ISM 2022 (Microscopy)

AN IMAGING SYSTEM WITH MULTI-MODALITY APPLICATIONS (SIM/STED/STORM) APTITUDES FOR SUPER-RESOLUTION IN SPACE AND TIME

Nitsan Dahan Yael Lupu Haber
Life-Sciences and Engineering Infrastructure Center, Microscopy Core Facility, Technion - Israel Institute of Technology, Haifa, Israel

The life science & engineering (LS&E) microscopy center applies tools from various fields ranging from optical engineering through signal processing to molecular biology. The center operates strategically is in the interface of engineering and life science applications, and widespread use in the increasingly technology for the field of life science. A major effort of the center revolves around super-resolution microscopy and related applications. Super resolution microscopy revolutionized the approach to study molecular interactions by providing new quantitative tools to describe the scale below 100 nanometers. When developing new methods for super resolutions microscopy, it is imperative to compare to the existing state-of-the-art, which often, in our case, means existing super-resolution methods such as STORM, STED or SIM.

Our main imaging challenge is to construct a multimodality SR microscopy system that can interchange between the different methods of SR on the same sample. The center attempts to design a multiuser microscopy system that can achieve multi-modality and multi-resolution imaging both in space and in time. The multimodal SR system is based on Zeiss Elyra7 microscope that supplies- both Structured Illumination Microscopy (SIM2), a method that can supply ‘real-time’ imaging for dynamic samples, and single molecule localization modalities PALM\STORM, that are inherently slow, but can supply a ‘ground truth’ measurement with high precision of super resolution. In addition, the system includes the Abberior STEDYCON system that can be used for STED imaging, or for laser manipulation and/or activation such as FRAP experiments combined with the SIM modality right after for fast live super resolution imaging.

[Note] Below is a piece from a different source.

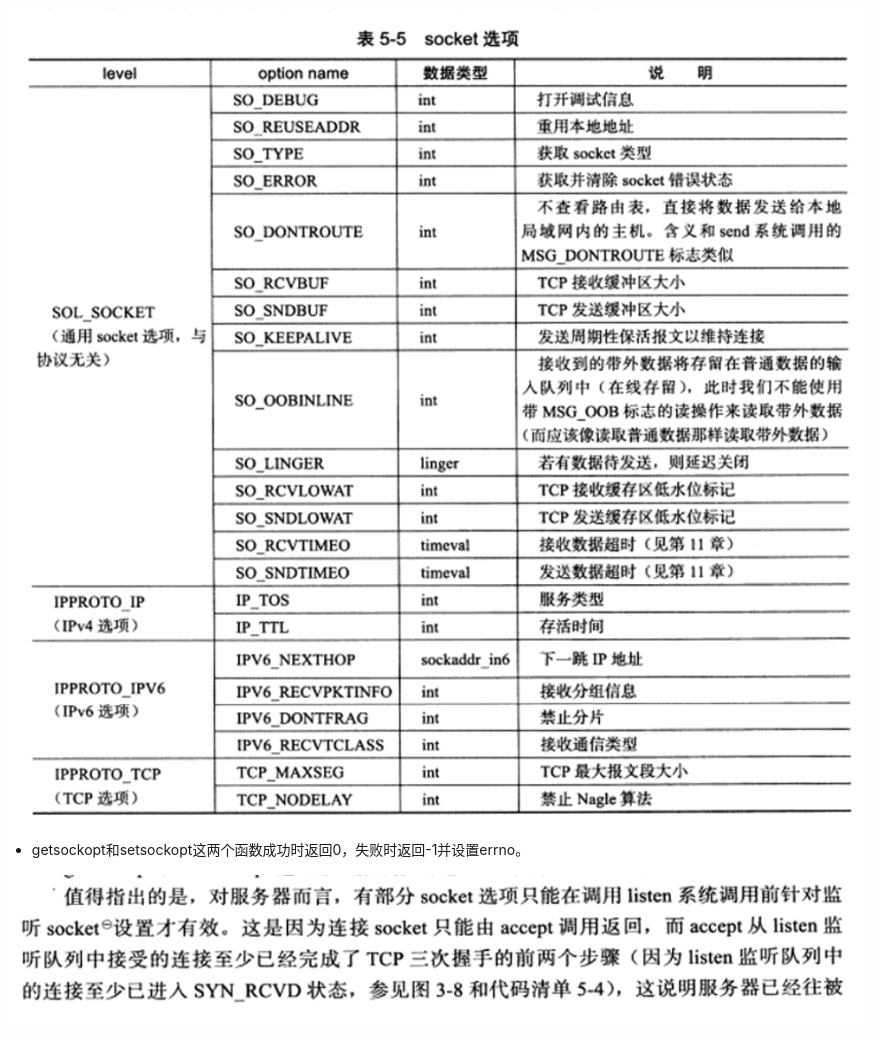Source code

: ![image-20240930002645326](Image/ch5.asset/image-20240930002645326.png)

- getsockopt和setsockopt这两个函数成功时返回0，失败时返回-1并设置errno。

![image-20240930003404495](Image/ch5.asset/image-20240930003404495.png)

Our results demonstrate that our tailor made multi-modality microscope can be used for laser manipulation applications combined with spatial and temporal super resolution imaging. Cells treated with a short labeled peptide were imaged using SIM2 and STED setups. The SIM2 and STED images were co-registered in nanometers scale by using the IMARIS software. Then, the STED setup was applied to achieve bleaching of a defined region of interest. Immediately after, SIM was used again to observe live cell dynamics and follow intensity changes at speed of 40 frames per second. The SIM and STED imaging were performed without needing to move the sample between microscopes. Our combined super-resolution microscopes allowed to exploit the advantage of the gentle and fast SIM technique for live cell imaging with the ability of a laser scanning microscope, provided by STED, for laser manipulation applications.